The Cars singles chronology
| "It's All I Can Do" (1979) | "Double Life" (1979) | "Touch and Go" (1980) |

Candy-O track listing
- 11 tracks Side one "Let's Go"; "Since I Held You"; "It's All I Can Do"; "Double Life"; "Shoo Be Doo"; "Candy-O"; Side two "Night Spots"; "You Can't Hold on Too Long"; "Lust for Kicks"; "Got a Lot on My Head"; "Dangerous Type";

= Double Life (The Cars song) =

"Double Life" is a single by the American rock band the Cars from their second album Candy-O. Written by Ric Ocasek, the song was almost left off the album. The song was released as the third single from the album in 1979, but did not chart.

==Background==
"Double Life" was almost left off of Candy-O; Ric Ocasek recalled, "When one of my songs goes to the band in barest cassette form, we sit around and talk about it. If I'm outvoted, we don't do it. We almost didn't include 'Double Life' on the new album, it had been dropped." The first lines of the song, "It takes a fast car to lead a double life," are taken from the first two lines of a poem by Lawrence Ferlinghetti called "Lost Parents."

On the Candy-O album, this song segues via cross-fading into the next song, "Shoo Be Doo", which, in turn, segues into the album's title track. Aside from being in the same relative keys (C major and A minor), the two have nothing in common. This trick of connecting multiple songs by crossfading or short segueways tempted radio programmers, in the earlier days of radio, into playing more than one song from the album. Many stations had succumbed to this temptation in the sequencing of Side Two of the band's debut album (in which "You're All I've Got Tonight", "Bye Bye Love", "Moving in Stereo", and "All Mixed Up" were all lined up seamlessly).

A music video, featuring the band miming to the song, was also released. It was the 21st video to be played on the MTV's first day of broadcast on August 1, 1981.

==Composition==
The song is sung by Ric Ocasek on the lead vocals, while the other band members provide a harmony bed of "Aah"s and the repeating refrain "It's all gonna happen to you."

Although the song begins with an A power chord, the song is in C Major, consisting primarily of C and F major chords, A minor chords, and the dominant, G7 chords.

The song features a brief guitar solo by lead guitarist Elliot Easton, who plays a number of high-speed solo licks over a musical background of G major. Some of his solo phrases end pointedly on F, the dominant seventh of G, reinforcing its role as the dominant seventh chord.

==Release and critical reception==
"Double Life" was released as the third single from Candy-O in December 1979, with "Candy-O" on the B-side. Despite the previous two singles' chart success, "Double Life" failed to chart in the United States. "Double Life" has since appeared on the compilation, Just What I Needed: The Cars Anthology, and is around 12 seconds longer than the Candy-O version.

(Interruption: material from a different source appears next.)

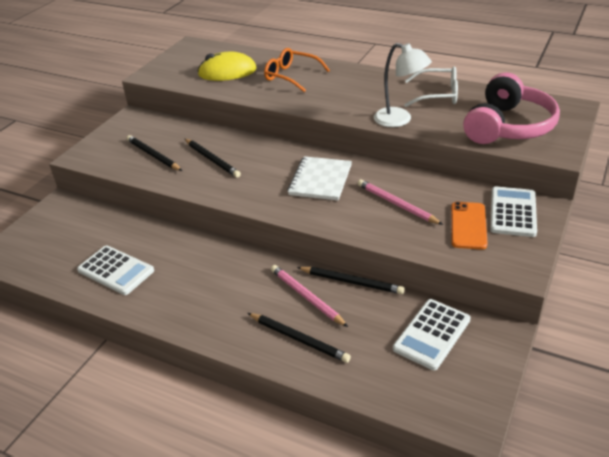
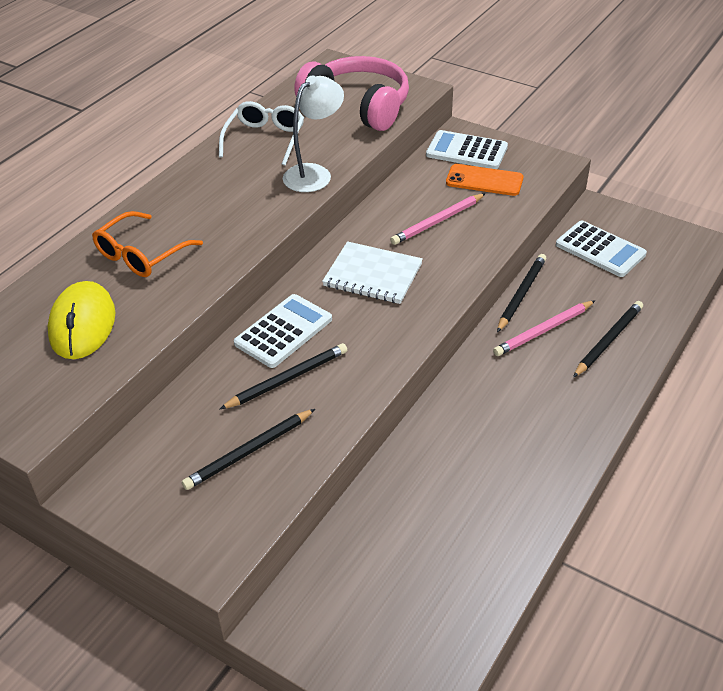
camera: 85 degrees left, 5 degrees up
(115, 271) = (478, 520): white calculator -> white calculator (283, 331)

AllMusic reviewer Greg Prato states the song "embraces modern pop." Billboard described "Double Life" as "a throbbing midtempo cut featuring the band's characteristic nonchalant vocals and taut instrumentation." Record World said that it's characterized by "pulsating rhythm and choppy vocal phrasing" and said that a "whining guitar solo breaks the robot spell."